„Ökologisch richtig“

Steigende Benzinpreise fördern den Verkauf Sprit sparender Autos, sagt Martin Jänicke, Sachverständiger der Bundesregierung für Umweltfragen

Interview HANNES KOCH

taz: Der Preis für Superbenzin liegt über zwei Mark – und nun wollen die Ölkonzerne noch 13 Pfennige draufschlagen. Glauben Sie den Unternehmen, dass sie das tun müssen, weil sie sonst kein Geld verdienen?

Martin Jänicke: Der hohe Wert des US-Dollar und die steigenden Rohölpreise müssen wahrscheinlich dazu führen, dass auch der Benzinpreis anzieht. Aber der notwendige Umfang ist schwer zu beurteilen. Nach aller Erfahrung sind die Ölkonzerne ja in der Lage, kräftig zu ihren Gunsten umzuverteilen.

Sie meinen, dass die angekündigte Erhöhung um 13 Pfennig teilweise dazu ient, die Taschen der Industrie zu füllen?

Das sichert zumindest die hohe Rendite.

Empfinden Sie dennoch Sympathie dafür, dass die Unternehmen die Benzinpreise erhöhen wollen?

Wenn das nur dazu dient, die Gewinnmargen zu sichern, kann man das nicht sinnvoll finden. Aus ökologischer Sicht betrachtet ist aber jede Erhöhung richtig.

Damit die Leute weniger Autofahren, wenn das Benzin mehr kostet?

In erster Linie sehe ich darin ein Signal, auf bessere Technik umzusteigen. Die Leute werden ermuntert, sparsamere Autos zu kaufen. Die Ersparnis dadurch kann viel höher ausfallen als durch niedrigere Spritpreise. Überlegen Sie sich mal, wie viel Geld man in zehn Jahren spart, wenn man ein Auto mit fünf Liter Verbrauch fährt, anstatt eines, das neun Liter schluckt. Da geben Sie einige tausend Mark weniger aus. Die Erhöhung der Kosten für Treibstoff ist keine Erdrosselung des Autofahrers, wie immer behauptet wird – eher ein Ansatz, mittelfristig die Kosten zu verringern.

Die Ölindustrie macht jetzt im Ergebnis das, was die Grünen immer schon wollten: Spritpreise rauf.

Wenn ein Lenkungseffekt zugunsten der Umwelt und des Klimas eintreten würde, wäre das ökologisch natürlich zu wünschen. Das muss man nicht beklagen. Leider ist aber bekannt, dass die Leute wegen steigender Preis nicht weniger mit dem Auto fahren.

Mit derart unpopulären Argumenten leisten Sie der Kampagne Vorschub, die zur Zeit gegen die rot-grüne Bundesregierung läuft.

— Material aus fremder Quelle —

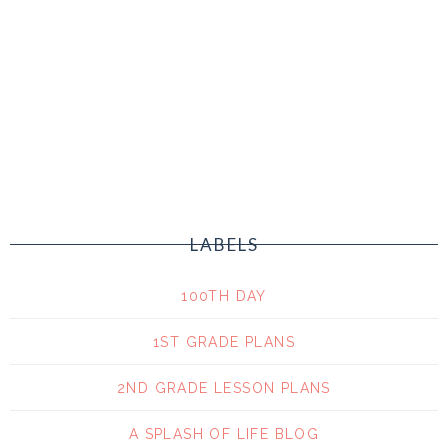
LABELS
100TH DAY
1ST GRADE PLANS
2ND GRADE LESSON PLANS
A SPLASH OF LIFE BLOG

Ich bin nicht Politiker, sondern Wissenschaftler. Für meine Position gibt es viele gute Argumente, die zum Beispiel die Organisation für Wirtschaftliche Zusammenarbeit und Entwicklung (OECD) immer wieder erwähnt. Und die Ökosteuer haben viele andere europäische Länder längst eingeführt. Nur in Deutschland ist der Widerstand derart hartnäckig.

Fürchten Sie, dass die Regierung klein beigibt und die nächste Stufe der Steuererhöhung hinauszögert?

Das wäre sehr ungewöhnlich. Die Rücknahme würde ähnliche politische Kosten mit sich bringen wie die Einführung – nur bei einer anderen Klientel. Millionen organisierter Umweltschützer würden das gar nicht verstehen.